Linear Temporal Stability Analysis of Dual Solutions for a Ti-Alloy Nanofluid with Inclined MHD and Joule Effects: Flow Separation

Abstract

The impacts of tilted magnetic field and Joule heating on a Ti-alloy nanofluid towards an exponentially permeable stretching/shrinking surface have been looked into in this article. The Tiwari and Das model is adopted for the nanofluid where water is taken as the base fluid and Ti-alloy as the nanoparticles. The dual solutions of the resultant non-dimensional flow equations are evaluated using Shooting and 4th order Runge-Kutta methods and then linear temporal stability analysis is conducted to verify its stability through the smallest eigenvalue approach.
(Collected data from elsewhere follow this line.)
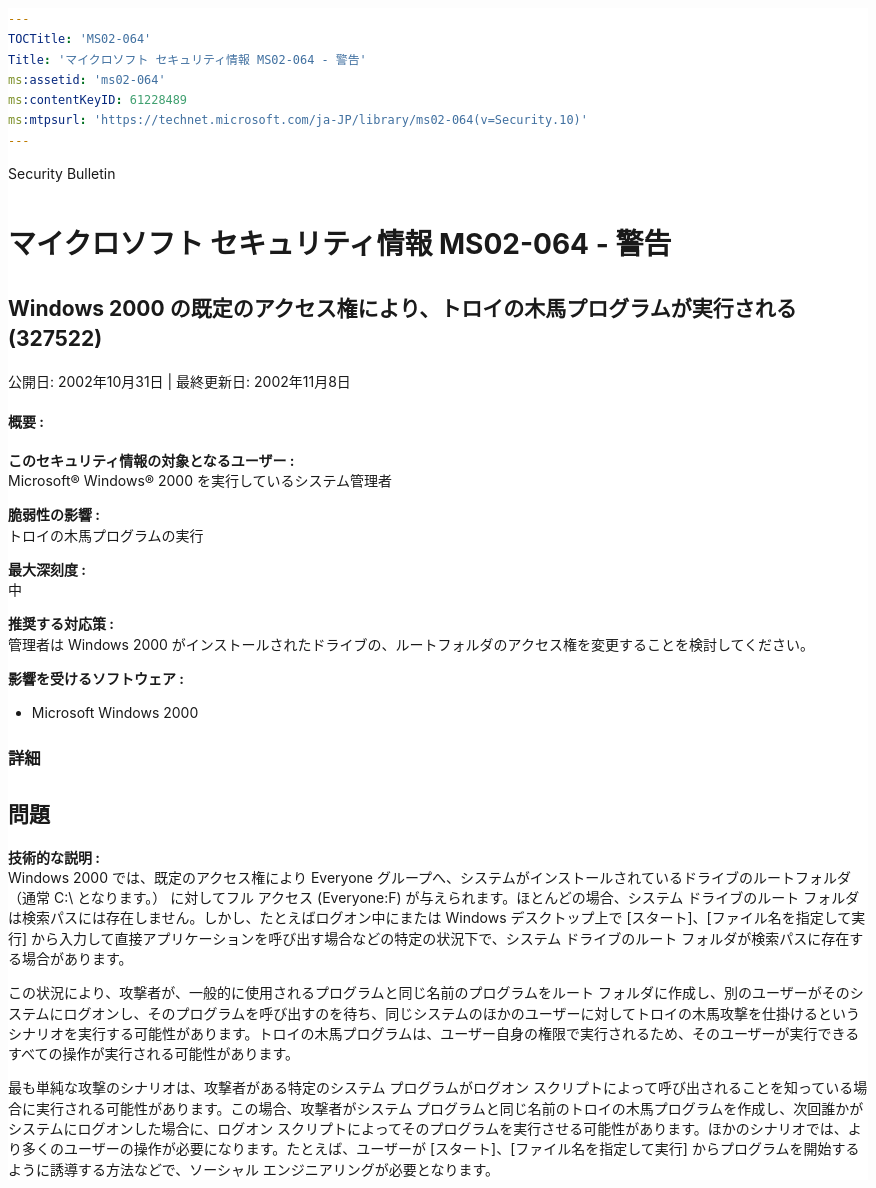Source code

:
 ```yaml
---
TOCTitle: 'MS02-064'
Title: 'マイクロソフト セキュリティ情報 MS02-064 - 警告'
ms:assetid: 'ms02-064'
ms:contentKeyID: 61228489
ms:mtpsurl: 'https://technet.microsoft.com/ja-JP/library/ms02-064(v=Security.10)'
---
```


Security Bulletin

マイクロソフト セキュリティ情報 MS02-064 - 警告
===============================================

Windows 2000 の既定のアクセス権により、トロイの木馬プログラムが実行される (327522)
----------------------------------------------------------------------------------

公開日: 2002年10月31日 | 最終更新日: 2002年11月8日

#### 概要 :

**このセキュリティ情報の対象となるユーザー :**  
Microsoft® Windows® 2000 を実行しているシステム管理者

**脆弱性の影響 :**  
トロイの木馬プログラムの実行

**最大深刻度 :**  
中

**推奨する対応策 :**  
管理者は Windows 2000 がインストールされたドライブの、ルートフォルダのアクセス権を変更することを検討してください。

**影響を受けるソフトウェア :**  

-   Microsoft Windows 2000

### 詳細

問題
----

<span></span>
**技術的な説明 :**  
Windows 2000 では、既定のアクセス権により Everyone グループへ、システムがインストールされているドライブのルートフォルダ （通常 C:\\ となります。） に対してフル アクセス (Everyone:F) が与えられます。ほとんどの場合、システム ドライブのルート フォルダは検索パスには存在しません。しかし、たとえばログオン中にまたは Windows デスクトップ上で \[スタート\]、\[ファイル名を指定して実行\] から入力して直接アプリケーションを呼び出す場合などの特定の状況下で、システム ドライブのルート フォルダが検索パスに存在する場合があります。

この状況により、攻撃者が、一般的に使用されるプログラムと同じ名前のプログラムをルート フォルダに作成し、別のユーザーがそのシステムにログオンし、そのプログラムを呼び出すのを待ち、同じシステムのほかのユーザーに対してトロイの木馬攻撃を仕掛けるというシナリオを実行する可能性があります。トロイの木馬プログラムは、ユーザー自身の権限で実行されるため、そのユーザーが実行できるすべての操作が実行される可能性があります。

最も単純な攻撃のシナリオは、攻撃者がある特定のシステム プログラムがログオン スクリプトによって呼び出されることを知っている場合に実行される可能性があります。この場合、攻撃者がシステム プログラムと同じ名前のトロイの木馬プログラムを作成し、次回誰かがシステムにログオンした場合に、ログオン スクリプトによってそのプログラムを実行させる可能性があります。ほかのシナリオでは、より多くのユーザーの操作が必要になります。たとえば、ユーザーが \[スタート\]、\[ファイル名を指定して実行\] からプログラムを開始するように誘導する方法などで、ソーシャル エンジニアリングが必要となります。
The graphical representation of the results for the Ti-alloy/water nanofluid is presented to illustrate interesting features and its stability in the presence of physically effective parameters like inclined magnetic, Joule, volume fraction, and suction parameters. Outcomes of the numerical findings indicate that the dual/multiple solutions are possible only within the limited range of inclined magnetic and suction parameters. Through eigenvalue patterns, it is noticed that the 1st solution is realistic and stable while the 2nd solution is unreliable for each combination. In addition, the streamlines are also displayed to visualize the flow patterns of the Ti-alloy nanofluid. Also, the flow separation point is found in between the shrinking and stretching regions. Finally, the delay of boundary layer separation is pointed out with the enhancing values of volume fraction of Ti-alloy nanoparticles and magnetic parameter in the presence of suction. This kind of analysis performs a very crucial role in the medical sector, aerodynamics and space sciences.